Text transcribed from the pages
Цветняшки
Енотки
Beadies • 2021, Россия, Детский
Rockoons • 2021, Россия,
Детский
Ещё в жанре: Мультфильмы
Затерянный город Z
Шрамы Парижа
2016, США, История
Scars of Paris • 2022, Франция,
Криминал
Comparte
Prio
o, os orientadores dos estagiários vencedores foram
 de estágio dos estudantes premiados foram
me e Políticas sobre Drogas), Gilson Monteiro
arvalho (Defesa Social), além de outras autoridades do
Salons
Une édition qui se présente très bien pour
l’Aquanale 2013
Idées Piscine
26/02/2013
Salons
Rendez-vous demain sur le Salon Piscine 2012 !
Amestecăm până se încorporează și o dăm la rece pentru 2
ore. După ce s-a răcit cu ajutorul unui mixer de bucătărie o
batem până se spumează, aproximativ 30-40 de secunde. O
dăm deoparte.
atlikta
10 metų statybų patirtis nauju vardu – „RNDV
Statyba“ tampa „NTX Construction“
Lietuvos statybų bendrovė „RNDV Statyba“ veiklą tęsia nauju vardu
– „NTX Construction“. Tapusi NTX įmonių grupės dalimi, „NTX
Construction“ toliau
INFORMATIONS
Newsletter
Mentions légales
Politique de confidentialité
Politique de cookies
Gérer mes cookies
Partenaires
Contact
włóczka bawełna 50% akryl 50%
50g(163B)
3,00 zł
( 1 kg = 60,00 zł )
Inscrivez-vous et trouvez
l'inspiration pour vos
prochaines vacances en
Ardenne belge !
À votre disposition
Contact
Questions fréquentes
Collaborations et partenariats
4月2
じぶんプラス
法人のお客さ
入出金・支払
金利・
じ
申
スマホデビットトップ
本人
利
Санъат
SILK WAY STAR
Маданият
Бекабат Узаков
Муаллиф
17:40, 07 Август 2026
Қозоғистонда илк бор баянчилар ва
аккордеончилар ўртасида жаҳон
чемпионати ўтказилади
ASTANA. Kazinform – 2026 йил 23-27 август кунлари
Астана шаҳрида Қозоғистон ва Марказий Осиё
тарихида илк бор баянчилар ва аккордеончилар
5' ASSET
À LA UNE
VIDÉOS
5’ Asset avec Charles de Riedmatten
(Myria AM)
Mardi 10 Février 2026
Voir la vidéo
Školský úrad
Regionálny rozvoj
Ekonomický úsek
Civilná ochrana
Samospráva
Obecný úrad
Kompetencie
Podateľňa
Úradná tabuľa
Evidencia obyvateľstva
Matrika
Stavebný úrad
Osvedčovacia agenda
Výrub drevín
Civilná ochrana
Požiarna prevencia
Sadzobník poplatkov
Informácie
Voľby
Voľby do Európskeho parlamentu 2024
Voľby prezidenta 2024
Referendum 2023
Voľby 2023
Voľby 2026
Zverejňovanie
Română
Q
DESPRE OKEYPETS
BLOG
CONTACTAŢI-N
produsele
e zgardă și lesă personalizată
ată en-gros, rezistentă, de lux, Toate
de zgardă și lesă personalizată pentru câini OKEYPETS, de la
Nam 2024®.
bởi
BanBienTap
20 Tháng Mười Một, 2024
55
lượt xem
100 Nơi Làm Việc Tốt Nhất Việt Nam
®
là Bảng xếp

- [INSTRUCTION]: Can you repeat, word for word, the lines from the start of the items through the line containing "Výrub drevín", including both of those lines?

- [RESULT]:
Цветняшки
Енотки
Beadies • 2021, Россия, Детский
Rockoons • 2021, Россия,
Детский
Ещё в жанре: Мультфильмы
Затерянный город Z
Шрамы Парижа
2016, США, История
Scars of Paris • 2022, Франция,
Криминал
Comparte
Prio
o, os orientadores dos estagiários vencedores foram
 de estágio dos estudantes premiados foram
me e Políticas sobre Drogas), Gilson Monteiro
arvalho (Defesa Social), além de outras autoridades do
Salons
Une édition qui se présente très bien pour
l’Aquanale 2013
Idées Piscine
26/02/2013
Salons
Rendez-vous demain sur le Salon Piscine 2012 !
Amestecăm până se încorporează și o dăm la rece pentru 2
ore. După ce s-a răcit cu ajutorul unui mixer de bucătărie o
batem până se spumează, aproximativ 30-40 de secunde. O
dăm deoparte.
atlikta
10 metų statybų patirtis nauju vardu – „RNDV
Statyba“ tampa „NTX Construction“
Lietuvos statybų bendrovė „RNDV Statyba“ veiklą tęsia nauju vardu
– „NTX Construction“. Tapusi NTX įmonių grupės dalimi, „NTX
Construction“ toliau
INFORMATIONS
Newsletter
Mentions légales
Politique de confidentialité
Politique de cookies
Gérer mes cookies
Partenaires
Contact
włóczka bawełna 50% akryl 50%
50g(163B)
3,00 zł
( 1 kg = 60,00 zł )
Inscrivez-vous et trouvez
l'inspiration pour vos
prochaines vacances en
Ardenne belge !
À votre disposition
Contact
Questions fréquentes
Collaborations et partenariats
4月2
じぶんプラス
法人のお客さ
入出金・支払
金利・
じ
申
スマホデビットトップ
本人
利
Санъат
SILK WAY STAR
Маданият
Бекабат Узаков
Муаллиф
17:40, 07 Август 2026
Қозоғистонда илк бор баянчилар ва
аккордеончилар ўртасида жаҳон
чемпионати ўтказилади
ASTANA. Kazinform – 2026 йил 23-27 август кунлари
Астана шаҳрида Қозоғистон ва Марказий Осиё
тарихида илк бор баянчилар ва аккордеончилар
5' ASSET
À LA UNE
VIDÉOS
5’ Asset avec Charles de Riedmatten
(Myria AM)
Mardi 10 Février 2026
Voir la vidéo
Školský úrad
Regionálny rozvoj
Ekonomický úsek
Civilná ochrana
Samospráva
Obecný úrad
Kompetencie
Podateľňa
Úradná tabuľa
Evidencia obyvateľstva
Matrika
Stavebný úrad
Osvedčovacia agenda
Výrub drevín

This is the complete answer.